--- Required action 1 ---
Can you rewrite the paragraph in the Neural ODEs text that begins "In a traditional numerical setting" as a short bulleted list that keeps its main facts?

--- Selected text ---
---*---
Neural Ordinary Differential Equations (Neural ODEs)

Neural dODEs combine ordinary differential equations (ODEs) and neural networks. These are relatively simple and a seemingly obvious choice for systems governed by a set of differential equations. Rather than discretizing time into fixed intervals as in conventional RNN, the network's hidden states evolve continuously over time. These continuous-time dynamics are governed by an ordinary differential equation, which describes how the hidden states change as a function of time and the current state.

There can be two lines of thought for understanding Neural ODEs (NODEs): NN trained with a numerical ODE solver or "numerical method" that happened to use a neural net to approximate a system of differential equations.

In a traditional numerical setting, to solve an IVP or Initial Value Problem, we need an initial condition $y_0$, a time-stepping scheme ($h$), and the derivative $\frac{d}{dt}$. In the case of NODEs, the neural network represents the derivative $\frac{d}{dt}$; the initial value is the input. Hence, we can model the system using a neural network (as a governing ODE) and solve it using pre-existing ODE solvers. The main challenge here is to be able to take derivatives of functions of an ODE solver with respect to neural network parameters. This is where the adjoint sensitivity method comes in, where a differential equation is solved to obtain the gradients of the loss function.

Implementation for Loren63 & Lorenz96 systems

•⁠ ⁠Reconstructions and Loss v Epoch Plots for Lorenz63 system

•⁠ ⁠Reconstructions and Loss v Epoch Plots for Lorenz96 system

Note: exploration of hyperparameter configurations was a bit limited by computational resources, and the model could not run for a very long time, but even with these limited iterations, we see good reconstructions and a rapidly converging loss function for L63. The difference between a very high dimensional model like lorenz96 and a lower dimensional model like Lorenz 63 can be seen from the Loss vs. epoch plots. While the L63 model converges rapidly, L96 exhibits a slow but steady convergence. The could learn more as the loss curve hasn't plateaued yet.
---*---
--- Data ---

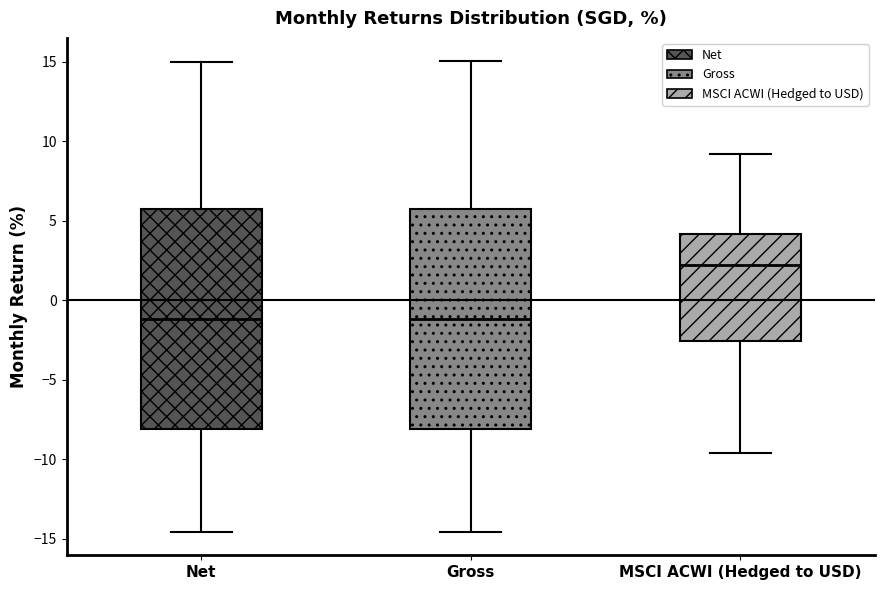

Reading left to right, read every box against the y-axis: the position of its median line, the range the box covers, and the ends of its whiskers. The values are not printed on the chart, so give them approximately, as read against the axis.

Net: median -1.0, box -8.0 to 5.5, whiskers -14.5 to 15.0
Gross: median -1.0, box -8.0 to 5.5, whiskers -14.5 to 15.0
MSCI ACWI (Hedged to USD): median 2.0, box -2.5 to 4.0, whiskers -9.5 to 9.0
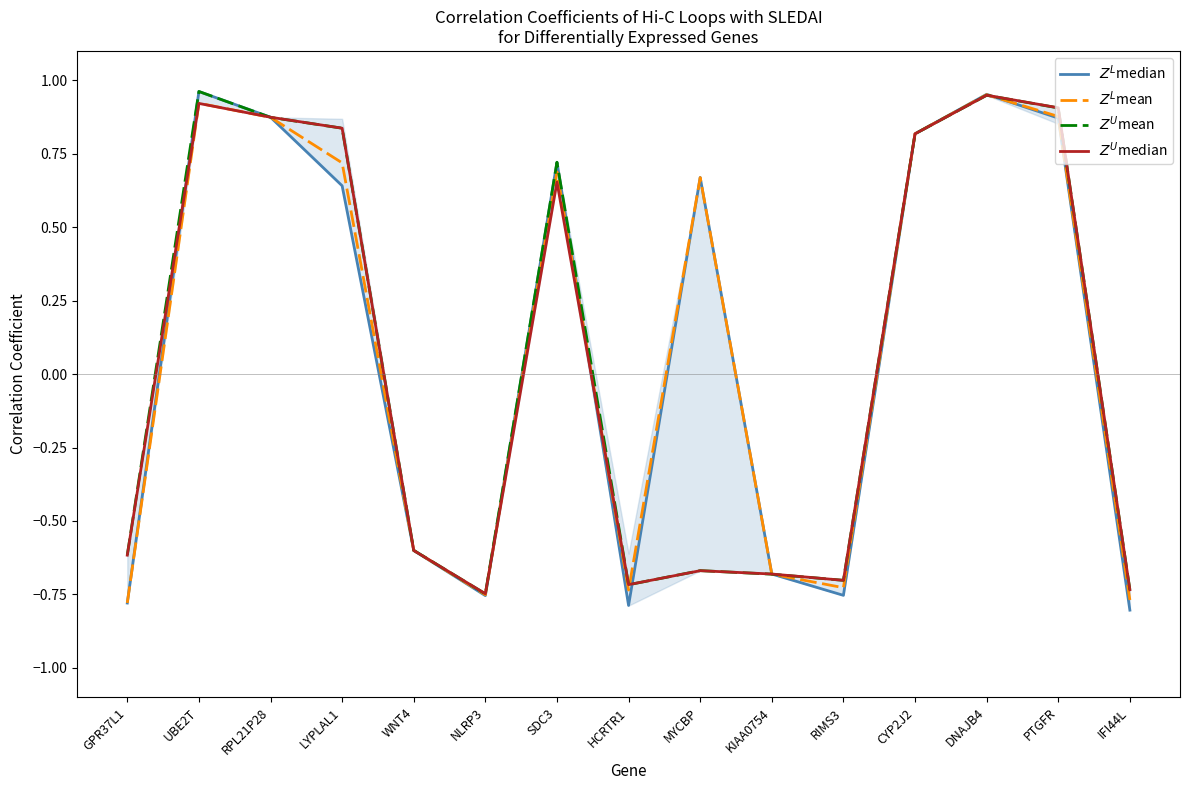

The $Z^U$mean series shows -0.7 at IFI44L. True or false?

True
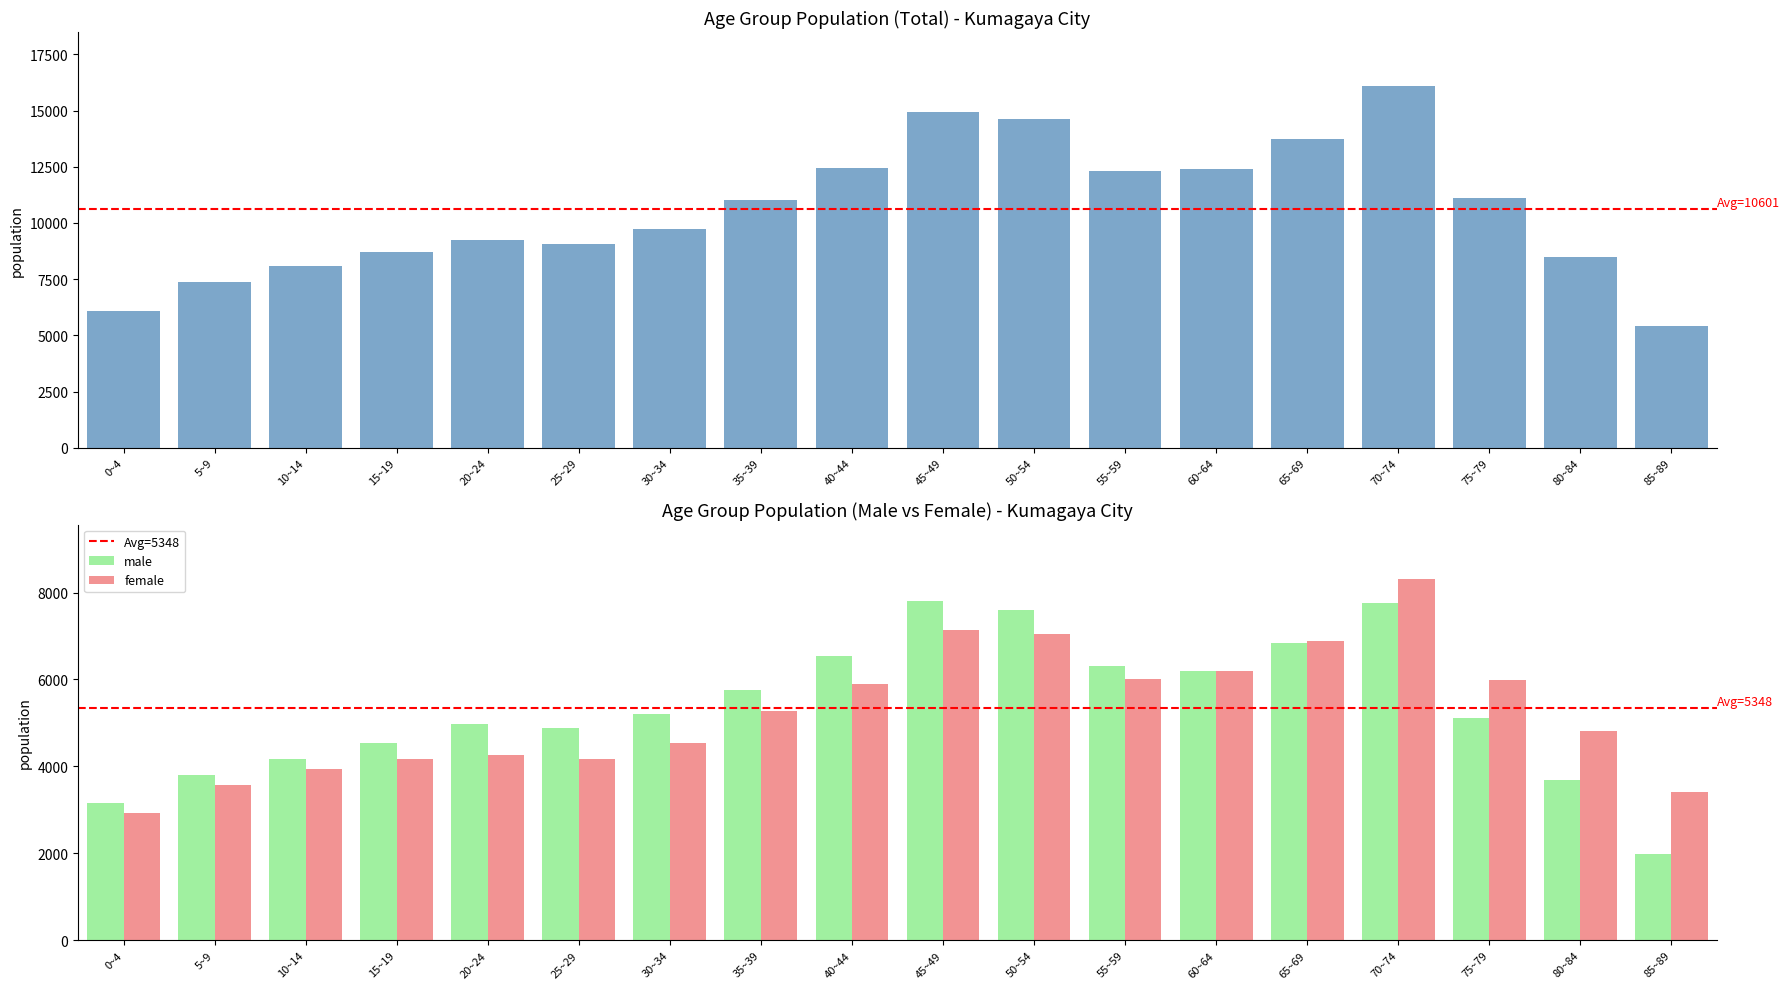

How many bars are there in total?

54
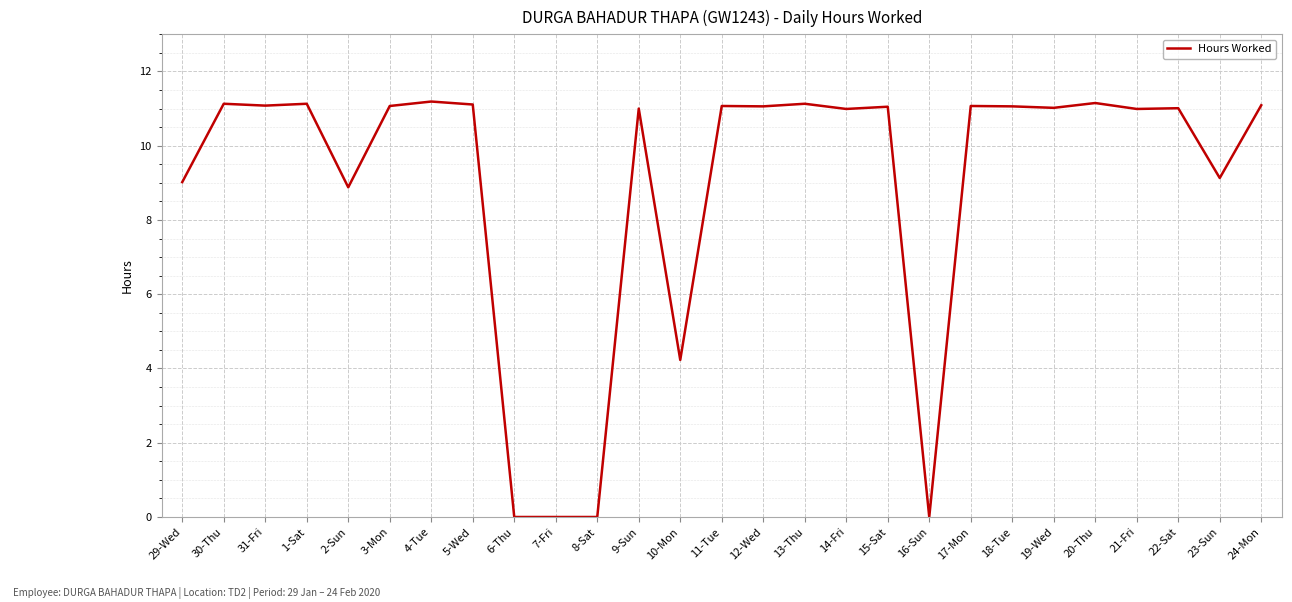

True or false: the data shows 16.7 at 20-Thu.

False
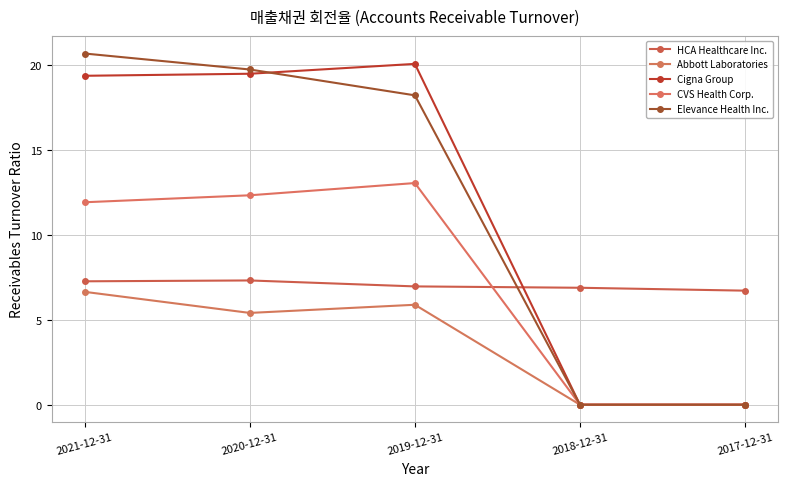

Between 2018-12-31 and 2017-12-31, which is larger?

2018-12-31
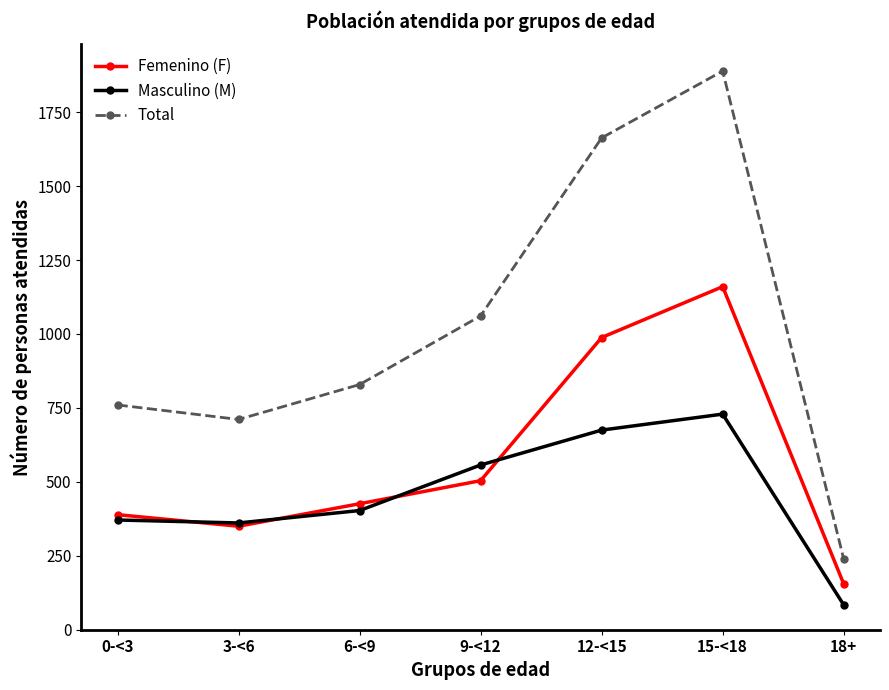

Which series has the largest total across all categories?

Total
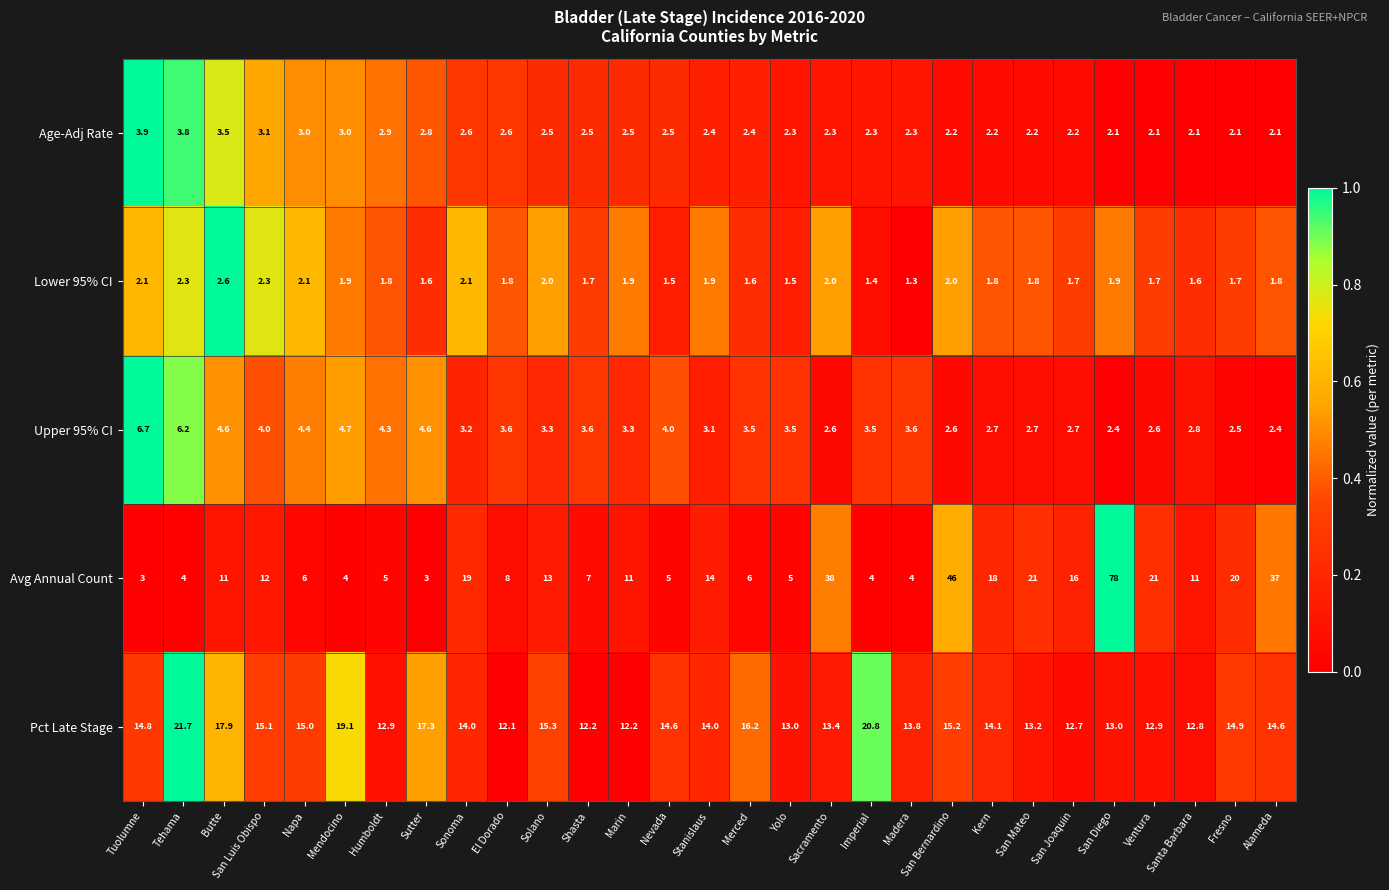

What is the difference between the second highest and second lowest values in the Upper 95% CI series?

3.8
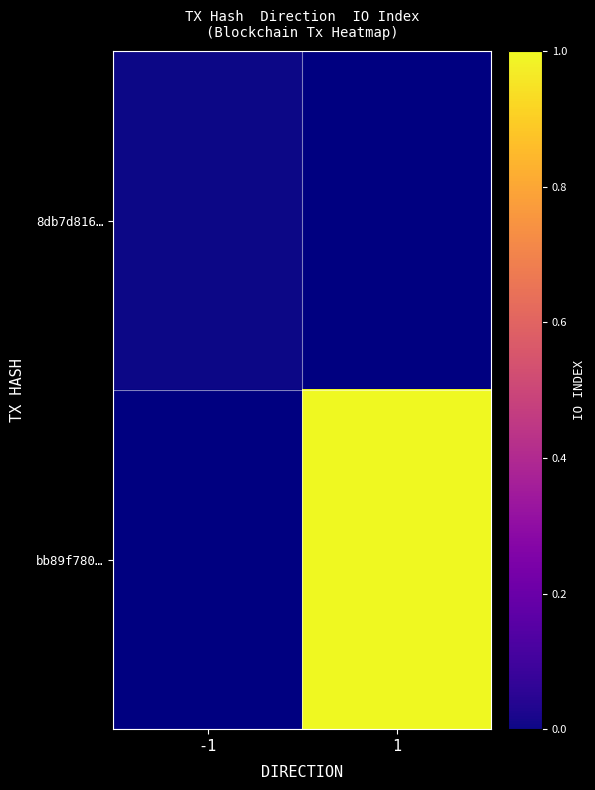

Which label corresponds to the largest value in the chart?

1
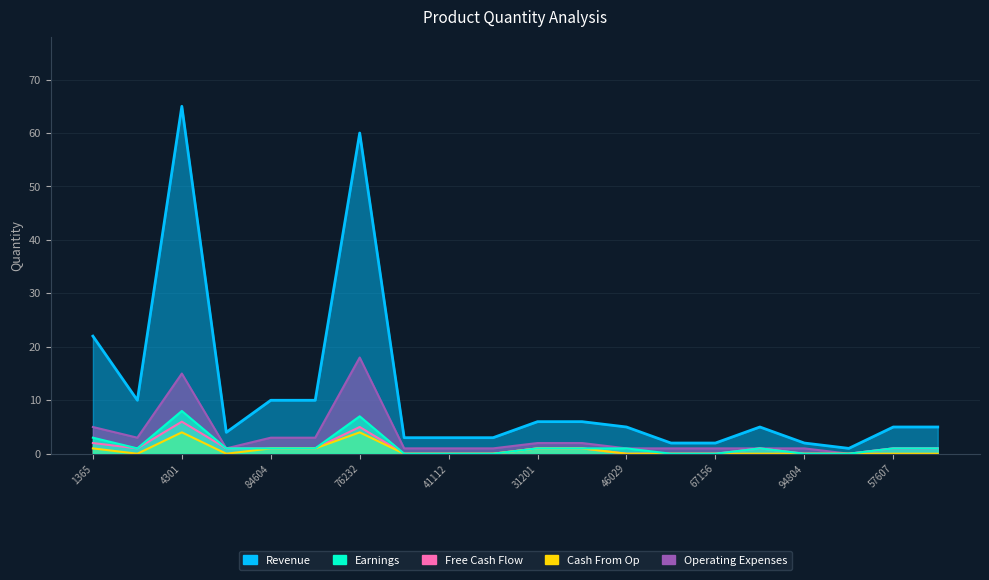

At how many categories does at least one series exceed 15?

3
---*---
--- Required action 2 ---
Output the lines of the records as a JSON list of strings, one string per line and blank lines omitted, starting at the line containing "The $Z^U$mean series" and ending at the last line of the records. Leave the pictures out.

--- Answer area 1 ---
- Solving an initial value problem numerically requires an initial condition $y_0$, a time-stepping scheme ($h$), and the derivative $\frac{d}{dt}$.
- In NODEs, the neural network represents the derivative $\frac{d}{dt}$, and the input serves as the initial value.
- A system can therefore be modeled with a neural network as its governing ODE and solved with existing ODE solvers.
- The main challenge is taking derivatives of functions of an ODE solver with respect to the neural network parameters.
- The adjoint sensitivity method handles this by solving a differential equation to obtain the gradients of the loss function.

--- Answer area 2 ---
[
  "The $Z^U$mean series shows -0.7 at IFI44L. True or false?",
  "True",
  "How many bars are there in total?",
  "54",
  "True or false: the data shows 16.7 at 20-Thu.",
  "False",
  "Between 2018-12-31 and 2017-12-31, which is larger?",
  "2018-12-31",
  "Which series has the largest total across all categories?",
  "Total",
  "What is the difference between the second highest and second lowest values in the Upper 95% CI series?",
  "3.8",
  "Which label corresponds to the largest value in the chart?",
  "1",
  "At how many categories does at least one series exceed 15?",
  "3"
]